[Stored data]

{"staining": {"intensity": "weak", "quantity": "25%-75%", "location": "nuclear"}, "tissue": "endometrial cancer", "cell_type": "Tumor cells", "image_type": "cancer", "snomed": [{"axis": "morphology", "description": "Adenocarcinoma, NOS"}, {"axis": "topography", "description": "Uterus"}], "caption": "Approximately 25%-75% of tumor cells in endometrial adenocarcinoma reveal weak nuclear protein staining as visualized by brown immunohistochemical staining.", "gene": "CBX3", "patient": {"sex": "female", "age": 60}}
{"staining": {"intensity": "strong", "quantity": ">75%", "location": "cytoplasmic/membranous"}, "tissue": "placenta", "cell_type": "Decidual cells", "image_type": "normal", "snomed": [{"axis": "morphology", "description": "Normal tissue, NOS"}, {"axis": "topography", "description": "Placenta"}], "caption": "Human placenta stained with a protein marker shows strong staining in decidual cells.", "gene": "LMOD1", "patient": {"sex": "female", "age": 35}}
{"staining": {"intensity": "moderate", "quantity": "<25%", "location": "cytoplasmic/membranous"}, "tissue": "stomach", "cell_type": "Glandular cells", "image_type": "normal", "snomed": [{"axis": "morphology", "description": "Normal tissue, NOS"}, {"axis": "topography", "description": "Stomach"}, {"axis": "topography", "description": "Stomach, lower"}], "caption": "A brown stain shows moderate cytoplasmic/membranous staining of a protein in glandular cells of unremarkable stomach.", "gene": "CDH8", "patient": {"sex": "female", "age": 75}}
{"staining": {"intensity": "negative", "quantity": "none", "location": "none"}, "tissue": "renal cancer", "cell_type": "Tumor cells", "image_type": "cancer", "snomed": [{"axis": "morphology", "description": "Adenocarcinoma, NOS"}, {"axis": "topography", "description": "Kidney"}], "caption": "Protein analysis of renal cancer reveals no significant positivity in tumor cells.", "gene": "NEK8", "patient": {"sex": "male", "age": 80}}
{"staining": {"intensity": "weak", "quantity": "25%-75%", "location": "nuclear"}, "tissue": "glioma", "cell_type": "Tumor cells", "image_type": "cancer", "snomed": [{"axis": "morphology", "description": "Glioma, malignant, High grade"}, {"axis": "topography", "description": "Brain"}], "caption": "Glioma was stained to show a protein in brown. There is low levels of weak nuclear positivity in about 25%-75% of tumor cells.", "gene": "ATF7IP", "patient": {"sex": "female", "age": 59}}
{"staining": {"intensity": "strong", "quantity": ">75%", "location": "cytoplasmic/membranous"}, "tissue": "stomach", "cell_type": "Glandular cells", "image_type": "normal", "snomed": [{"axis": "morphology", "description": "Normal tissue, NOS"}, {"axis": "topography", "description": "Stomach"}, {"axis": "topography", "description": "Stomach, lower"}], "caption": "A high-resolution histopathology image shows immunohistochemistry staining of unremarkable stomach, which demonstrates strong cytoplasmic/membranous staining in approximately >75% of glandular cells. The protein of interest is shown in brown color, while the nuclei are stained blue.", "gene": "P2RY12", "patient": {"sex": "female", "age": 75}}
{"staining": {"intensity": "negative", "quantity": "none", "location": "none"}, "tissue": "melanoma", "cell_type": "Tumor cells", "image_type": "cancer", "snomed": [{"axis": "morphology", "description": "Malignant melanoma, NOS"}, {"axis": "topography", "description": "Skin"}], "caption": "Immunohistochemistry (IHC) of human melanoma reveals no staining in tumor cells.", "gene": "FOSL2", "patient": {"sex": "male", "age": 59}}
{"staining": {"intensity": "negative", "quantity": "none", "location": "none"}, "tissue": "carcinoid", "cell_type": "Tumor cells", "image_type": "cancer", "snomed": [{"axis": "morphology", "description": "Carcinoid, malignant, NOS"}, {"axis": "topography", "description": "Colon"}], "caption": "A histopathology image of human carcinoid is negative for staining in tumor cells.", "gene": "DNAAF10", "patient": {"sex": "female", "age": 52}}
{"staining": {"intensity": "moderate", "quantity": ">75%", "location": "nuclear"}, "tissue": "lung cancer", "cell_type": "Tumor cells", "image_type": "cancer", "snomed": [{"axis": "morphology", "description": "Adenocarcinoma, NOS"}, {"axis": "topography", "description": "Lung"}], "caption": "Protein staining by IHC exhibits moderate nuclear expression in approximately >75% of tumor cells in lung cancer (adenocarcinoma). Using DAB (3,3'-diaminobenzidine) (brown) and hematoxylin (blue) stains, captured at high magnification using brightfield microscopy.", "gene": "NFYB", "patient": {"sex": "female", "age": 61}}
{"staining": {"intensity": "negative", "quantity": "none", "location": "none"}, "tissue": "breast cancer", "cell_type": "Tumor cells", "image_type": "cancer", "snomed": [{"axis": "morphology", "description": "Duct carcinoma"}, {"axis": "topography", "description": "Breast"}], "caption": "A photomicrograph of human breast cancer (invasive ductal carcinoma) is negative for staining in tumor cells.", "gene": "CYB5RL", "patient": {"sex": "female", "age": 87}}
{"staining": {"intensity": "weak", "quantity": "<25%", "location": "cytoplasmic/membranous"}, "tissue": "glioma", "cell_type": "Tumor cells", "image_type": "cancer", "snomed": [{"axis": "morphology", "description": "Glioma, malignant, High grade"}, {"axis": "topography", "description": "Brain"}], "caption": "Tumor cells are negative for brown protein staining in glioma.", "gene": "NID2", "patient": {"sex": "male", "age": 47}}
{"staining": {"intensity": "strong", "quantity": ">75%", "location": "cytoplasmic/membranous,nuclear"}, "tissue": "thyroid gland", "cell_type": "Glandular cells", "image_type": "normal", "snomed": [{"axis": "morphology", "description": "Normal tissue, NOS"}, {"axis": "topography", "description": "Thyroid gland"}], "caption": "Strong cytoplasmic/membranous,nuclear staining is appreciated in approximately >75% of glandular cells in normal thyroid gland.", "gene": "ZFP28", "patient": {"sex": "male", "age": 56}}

- Problem statement -
Report each line of the records that holds the word "stomach".

- Written response -
{"staining": {"intensity": "moderate", "quantity": "<25%", "location": "cytoplasmic/membranous"}, "tissue": "stomach", "cell_type": "Glandular cells", "image_type": "normal", "snomed": [{"axis": "morphology", "description": "Normal tissue, NOS"}, {"axis": "topography", "description": "Stomach"}, {"axis": "topography", "description": "Stomach, lower"}], "caption": "A brown stain shows moderate cytoplasmic/membranous staining of a protein in glandular cells of unremarkable stomach.", "gene": "CDH8", "patient": {"sex": "female", "age": 75}}
{"staining": {"intensity": "strong", "quantity": ">75%", "location": "cytoplasmic/membranous"}, "tissue": "stomach", "cell_type": "Glandular cells", "image_type": "normal", "snomed": [{"axis": "morphology", "description": "Normal tissue, NOS"}, {"axis": "topography", "description": "Stomach"}, {"axis": "topography", "description": "Stomach, lower"}], "caption": "A high-resolution histopathology image shows immunohistochemistry staining of unremarkable stomach, which demonstrates strong cytoplasmic/membranous staining in approximately >75% of glandular cells. The protein of interest is shown in brown color, while the nuclei are stained blue.", "gene": "P2RY12", "patient": {"sex": "female", "age": 75}}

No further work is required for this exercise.